┌─ Data shown

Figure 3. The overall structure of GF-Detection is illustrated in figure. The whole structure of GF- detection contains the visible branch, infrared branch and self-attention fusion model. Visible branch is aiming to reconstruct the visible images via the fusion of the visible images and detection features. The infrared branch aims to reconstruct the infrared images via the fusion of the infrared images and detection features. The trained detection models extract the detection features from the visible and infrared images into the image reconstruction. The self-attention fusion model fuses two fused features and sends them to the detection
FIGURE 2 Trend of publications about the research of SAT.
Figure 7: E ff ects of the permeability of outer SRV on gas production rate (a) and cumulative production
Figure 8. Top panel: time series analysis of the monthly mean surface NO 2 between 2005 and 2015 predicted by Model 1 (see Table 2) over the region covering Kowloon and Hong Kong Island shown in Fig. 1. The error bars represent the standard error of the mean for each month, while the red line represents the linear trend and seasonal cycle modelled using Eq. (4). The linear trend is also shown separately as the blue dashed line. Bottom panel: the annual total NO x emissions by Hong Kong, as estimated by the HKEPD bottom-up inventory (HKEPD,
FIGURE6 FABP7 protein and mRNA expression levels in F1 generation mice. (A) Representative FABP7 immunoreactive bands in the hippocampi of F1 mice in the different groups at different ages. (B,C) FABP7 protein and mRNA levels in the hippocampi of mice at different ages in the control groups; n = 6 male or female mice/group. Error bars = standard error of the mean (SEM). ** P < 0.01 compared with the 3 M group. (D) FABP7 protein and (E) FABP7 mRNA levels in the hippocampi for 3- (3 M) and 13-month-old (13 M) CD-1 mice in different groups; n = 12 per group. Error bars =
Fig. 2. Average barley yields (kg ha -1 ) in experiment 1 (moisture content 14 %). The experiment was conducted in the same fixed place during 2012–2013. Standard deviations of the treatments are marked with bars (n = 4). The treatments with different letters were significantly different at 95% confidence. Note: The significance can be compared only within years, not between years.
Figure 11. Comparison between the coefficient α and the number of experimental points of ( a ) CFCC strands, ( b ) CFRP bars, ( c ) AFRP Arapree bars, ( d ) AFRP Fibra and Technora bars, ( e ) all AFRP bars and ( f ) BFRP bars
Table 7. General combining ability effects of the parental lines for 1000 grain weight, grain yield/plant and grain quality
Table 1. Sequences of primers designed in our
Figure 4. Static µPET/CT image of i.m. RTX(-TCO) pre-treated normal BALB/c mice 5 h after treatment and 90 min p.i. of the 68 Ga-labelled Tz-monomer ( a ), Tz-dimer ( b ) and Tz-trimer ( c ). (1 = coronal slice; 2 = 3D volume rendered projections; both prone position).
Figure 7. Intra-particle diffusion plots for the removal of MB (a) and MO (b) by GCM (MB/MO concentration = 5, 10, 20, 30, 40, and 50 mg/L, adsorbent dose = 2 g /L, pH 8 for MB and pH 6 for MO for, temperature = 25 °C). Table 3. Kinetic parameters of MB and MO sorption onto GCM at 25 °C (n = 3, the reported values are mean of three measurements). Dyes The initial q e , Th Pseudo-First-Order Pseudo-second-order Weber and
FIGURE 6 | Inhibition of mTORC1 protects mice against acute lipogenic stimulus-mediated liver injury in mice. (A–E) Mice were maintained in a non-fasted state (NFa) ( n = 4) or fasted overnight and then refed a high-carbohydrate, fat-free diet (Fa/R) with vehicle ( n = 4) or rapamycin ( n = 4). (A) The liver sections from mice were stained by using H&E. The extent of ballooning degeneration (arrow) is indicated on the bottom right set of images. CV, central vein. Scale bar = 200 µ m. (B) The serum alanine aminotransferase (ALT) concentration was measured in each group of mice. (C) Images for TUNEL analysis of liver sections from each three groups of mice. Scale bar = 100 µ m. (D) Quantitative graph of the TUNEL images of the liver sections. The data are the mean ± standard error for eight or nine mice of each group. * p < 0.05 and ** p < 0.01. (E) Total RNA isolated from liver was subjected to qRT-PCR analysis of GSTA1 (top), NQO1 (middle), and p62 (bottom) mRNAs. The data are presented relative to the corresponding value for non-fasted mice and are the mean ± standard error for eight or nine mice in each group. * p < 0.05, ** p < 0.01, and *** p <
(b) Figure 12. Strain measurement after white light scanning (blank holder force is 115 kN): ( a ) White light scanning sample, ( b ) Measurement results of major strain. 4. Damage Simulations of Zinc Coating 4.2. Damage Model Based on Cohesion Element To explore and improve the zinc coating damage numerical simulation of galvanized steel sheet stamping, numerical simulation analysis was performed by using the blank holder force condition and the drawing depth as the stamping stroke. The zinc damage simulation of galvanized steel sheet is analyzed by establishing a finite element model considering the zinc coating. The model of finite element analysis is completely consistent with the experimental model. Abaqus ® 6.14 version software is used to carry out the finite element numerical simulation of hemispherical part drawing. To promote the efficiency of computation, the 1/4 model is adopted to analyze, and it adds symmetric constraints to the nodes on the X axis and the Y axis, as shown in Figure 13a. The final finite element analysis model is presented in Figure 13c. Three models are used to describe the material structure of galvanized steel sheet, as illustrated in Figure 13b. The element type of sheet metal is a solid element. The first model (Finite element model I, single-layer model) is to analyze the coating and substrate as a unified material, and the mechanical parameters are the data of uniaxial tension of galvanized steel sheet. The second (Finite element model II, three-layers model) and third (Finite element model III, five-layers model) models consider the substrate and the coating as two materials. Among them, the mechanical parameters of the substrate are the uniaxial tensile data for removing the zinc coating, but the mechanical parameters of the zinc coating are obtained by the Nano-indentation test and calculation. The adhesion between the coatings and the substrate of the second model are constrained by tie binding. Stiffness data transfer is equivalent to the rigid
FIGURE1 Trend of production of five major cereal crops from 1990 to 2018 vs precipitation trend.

└─

:: Exercise requirements ::
Only the lines above from the one with "FIGURE 2 Trend" up to and including the one with "Figure 8. Top" should be repeated, exactly as written.

:: Your response ::
FIGURE 2 Trend of publications about the research of SAT.
Figure 7: E ff ects of the permeability of outer SRV on gas production rate (a) and cumulative production
Figure 8. Top panel: time series analysis of the monthly mean surface NO 2 between 2005 and 2015 predicted by Model 1 (see Table 2) over the region covering Kowloon and Hong Kong Island shown in Fig. 1. The error bars represent the standard error of the mean for each month, while the red line represents the linear trend and seasonal cycle modelled using Eq. (4). The linear trend is also shown separately as the blue dashed line. Bottom panel: the annual total NO x emissions by Hong Kong, as estimated by the HKEPD bottom-up inventory (HKEPD,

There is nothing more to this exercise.